The U.S. government takeover puts AIG effectively into conservatorship, similar to the action recently taken on the GSEs—the government will get a 79.9% equity stake in the company, dividends may be suspended, and senior management will be replaced. The Federal Reserve Bank of New York will extend a loan of $85 billion.

 

The U.S. government took another historical step last night in taking over the insurance giant, American International Group (AIG). The company was in dire straits and faced a liquidity crisis, as rating agencies downgraded AIG liabilities. The sheer size of AIG, with about $1 trillion in assets and liabilities at the end of 2007, with extensive and intricate financial linkages to domestic and overseas markets, dictated a different approach than the one taken for Lehman Brothers. According to the Federal Reserve statement, "A disorderly failure of AIG could add to already significant levels of financial market fragility and lead to substantially higher borrowing costs, reduced household wealth, and materially weaker economic performance."
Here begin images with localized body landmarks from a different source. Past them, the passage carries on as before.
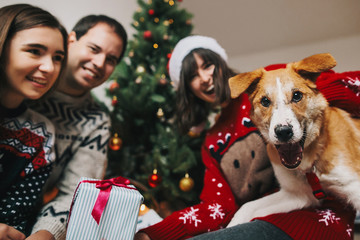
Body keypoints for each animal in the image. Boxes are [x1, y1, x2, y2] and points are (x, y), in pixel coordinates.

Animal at [226, 53, 360, 227]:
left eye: (297, 96)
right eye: (265, 101)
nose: (283, 132)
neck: (309, 166)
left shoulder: (354, 187)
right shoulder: (297, 194)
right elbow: (247, 206)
The U.S. government will take a 79.9% stake in the company and previous shareholders will be effectively wiped out. The government is using a "conservatorship" option, similar to the one used for the government-sponsored enterprises (GSEs), Fannie Mae and Freddie Mac. The company will still operate as a going concern, with various assets and business units reviewed over time for possible disposition. But there will be no "fire sale" of assets.

As part of the takeover package, the Federal Reserve Bank of New York will lend up to $85 billion to AIG. The secured loan has terms and conditions designed to protect the interests of the U.S. government and taxpayers. The AIG facility has a 24-month term and interest will accrue on the outstanding balance at a rate of three-month LIBOR plus 850 basis points. The interests of taxpayers are protected by key terms of the loan. The loan is collateralized by all the assets of AIG, and of its primary nonregulated subsidiaries.

This takeover of AIG forestalls to some extent the recent dangerous escalation of the crisis in the U.S. financial markets—a crisis that has been seriously harming the performance of the economy for over a year now. Nevertheless, the risks to the country's financial system and the economy remain massive, and downward pressure on financial asset prices—and the value of their underlying collateral—continues to mount.

The economic backdrop to this latest explosion in the U.S. financial system is troubling—industrial production is on track to decline sharply in the third quarter (for the second consecutive quarter), consumption spending is expected to contract, and the unemployment rate is ramping up sharply. Perhaps even more troubling, credit conditions continued to tighten during the summer months, and the growth of credit has slowed down to recessionary levels. Major downside risks to the economy, with diminishing inflation risks, are plain for anyone who has eyes to see.